The relationship between these columns can be described by the following equation:
(Initial Balance + Deposit)*Return Percent – Withdrawal = Ending Balance
And the formula “=(C5+D5-F5)*(1+E5)” which is derived from this equation was put in cell G5 to compute the ending balance in the first year. By copying this formula from G5 into range G6:G64, we can get the ending balance for other years. The initial balance of this year should equal the ending balance of last year. Therefore, I put the formula “=G5” in cell C6 to get an initial balance for the second year. This formula was copied into cells C7 through C64 to get the initial balance for other years.
From the problem, we can know that cell D5 is our target cell, as what we need to know is exactly how much we need to save in the first year, and thus I will leave it blank at the moment. Interestingly, cell D5 is also our changing cell. Please note that the target cell and changing cell are the same in our case. Since you need to increase your investment by $500 each year, the formula “=D5+500” was entered into cell D6 to calculate how much you need to deposit in the second year. Then I copied this formula from cell D6 to D7:D44 to make sure that the retirement contribution increases by $500 per year during Years 3 through 40.

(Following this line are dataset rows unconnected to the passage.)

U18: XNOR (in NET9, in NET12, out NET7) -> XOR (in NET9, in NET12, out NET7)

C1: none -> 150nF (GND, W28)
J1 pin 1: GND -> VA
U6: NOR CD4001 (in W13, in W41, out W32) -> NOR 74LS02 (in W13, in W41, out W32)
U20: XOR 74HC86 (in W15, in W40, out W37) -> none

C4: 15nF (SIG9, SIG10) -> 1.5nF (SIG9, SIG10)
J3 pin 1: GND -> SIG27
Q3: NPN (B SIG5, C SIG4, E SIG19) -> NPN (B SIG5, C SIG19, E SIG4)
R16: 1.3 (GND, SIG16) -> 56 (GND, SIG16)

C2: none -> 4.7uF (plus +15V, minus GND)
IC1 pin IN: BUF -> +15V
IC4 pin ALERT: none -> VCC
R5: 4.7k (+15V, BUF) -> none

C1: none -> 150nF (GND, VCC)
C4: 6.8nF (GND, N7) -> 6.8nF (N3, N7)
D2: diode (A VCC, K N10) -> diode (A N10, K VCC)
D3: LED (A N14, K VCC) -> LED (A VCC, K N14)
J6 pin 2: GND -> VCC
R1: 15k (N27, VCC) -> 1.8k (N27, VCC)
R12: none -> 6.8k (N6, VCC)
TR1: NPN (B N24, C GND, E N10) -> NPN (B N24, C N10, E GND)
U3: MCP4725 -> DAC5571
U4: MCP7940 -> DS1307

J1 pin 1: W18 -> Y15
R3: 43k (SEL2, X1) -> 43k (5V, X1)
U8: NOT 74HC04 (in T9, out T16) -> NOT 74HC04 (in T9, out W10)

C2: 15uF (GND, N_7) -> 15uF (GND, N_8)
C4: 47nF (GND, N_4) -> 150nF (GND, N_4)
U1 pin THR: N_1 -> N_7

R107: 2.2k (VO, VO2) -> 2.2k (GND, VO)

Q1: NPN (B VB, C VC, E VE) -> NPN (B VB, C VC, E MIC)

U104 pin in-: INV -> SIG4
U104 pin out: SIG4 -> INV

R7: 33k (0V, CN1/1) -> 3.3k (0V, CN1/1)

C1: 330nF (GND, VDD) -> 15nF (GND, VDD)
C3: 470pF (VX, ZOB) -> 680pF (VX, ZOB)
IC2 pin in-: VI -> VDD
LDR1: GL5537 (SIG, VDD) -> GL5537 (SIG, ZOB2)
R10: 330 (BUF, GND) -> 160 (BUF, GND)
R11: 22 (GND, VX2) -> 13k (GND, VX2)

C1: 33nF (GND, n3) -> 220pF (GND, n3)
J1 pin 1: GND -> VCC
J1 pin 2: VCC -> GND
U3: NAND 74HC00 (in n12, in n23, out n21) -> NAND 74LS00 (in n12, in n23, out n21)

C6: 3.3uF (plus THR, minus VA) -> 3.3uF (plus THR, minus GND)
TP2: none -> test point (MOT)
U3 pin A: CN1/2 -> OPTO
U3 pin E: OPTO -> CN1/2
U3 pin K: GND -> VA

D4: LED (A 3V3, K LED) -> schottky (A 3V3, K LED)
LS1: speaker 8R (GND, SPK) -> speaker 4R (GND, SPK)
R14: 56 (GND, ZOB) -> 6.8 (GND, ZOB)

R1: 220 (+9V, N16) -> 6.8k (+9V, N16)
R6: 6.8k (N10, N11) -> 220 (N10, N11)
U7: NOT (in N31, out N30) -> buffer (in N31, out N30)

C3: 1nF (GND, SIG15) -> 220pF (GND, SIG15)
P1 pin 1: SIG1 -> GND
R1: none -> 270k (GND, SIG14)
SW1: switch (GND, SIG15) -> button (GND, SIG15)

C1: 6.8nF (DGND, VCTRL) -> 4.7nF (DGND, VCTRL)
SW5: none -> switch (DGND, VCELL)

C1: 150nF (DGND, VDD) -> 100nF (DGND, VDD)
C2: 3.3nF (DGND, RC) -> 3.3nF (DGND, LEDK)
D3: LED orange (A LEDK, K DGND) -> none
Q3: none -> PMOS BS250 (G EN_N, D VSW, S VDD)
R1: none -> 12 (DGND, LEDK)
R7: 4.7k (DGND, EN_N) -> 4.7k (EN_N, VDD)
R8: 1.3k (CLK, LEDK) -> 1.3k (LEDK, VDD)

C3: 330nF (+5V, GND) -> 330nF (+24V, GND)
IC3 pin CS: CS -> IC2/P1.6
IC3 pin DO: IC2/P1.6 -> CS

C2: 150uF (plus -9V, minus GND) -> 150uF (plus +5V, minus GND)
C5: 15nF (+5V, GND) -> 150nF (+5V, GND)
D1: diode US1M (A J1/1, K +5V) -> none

- To begin with, type all the required information from the statement above.
- Then, in cell C6 type the following formula and fill it into the rest of the cells.
- Next, type another formula in cell D6 and fill the formula up to cell D44.
- Afterward, type another formula in cell G5 and fill the formula in the rest of the cells.
- This is what the current step will look like.
- Now, following the previous method, bring up the Solver window,
The Solver Parameters for this model is shown below. The constraint for this model is “$G$45:$G$64>=0” because you need to make sure that the ending balance for years 41 through 60 is nonnegative. This model is linear because the constraint can be described in a linear relationship.
After clicking Solve in the Solver Parameters dialog box, you can find that you should save at least $1,569.41 into your account in the first year.
Read More: Excel Solver Guide (Easy and Step by Step)
Other Financial Plannings
Additionally, you can use the built-in Office templates to do your financial planning calculator in Excel.
- Simply go to File, then select New.
- After that, search for your desired keyword.
- Then, download and edit that template as per your needs.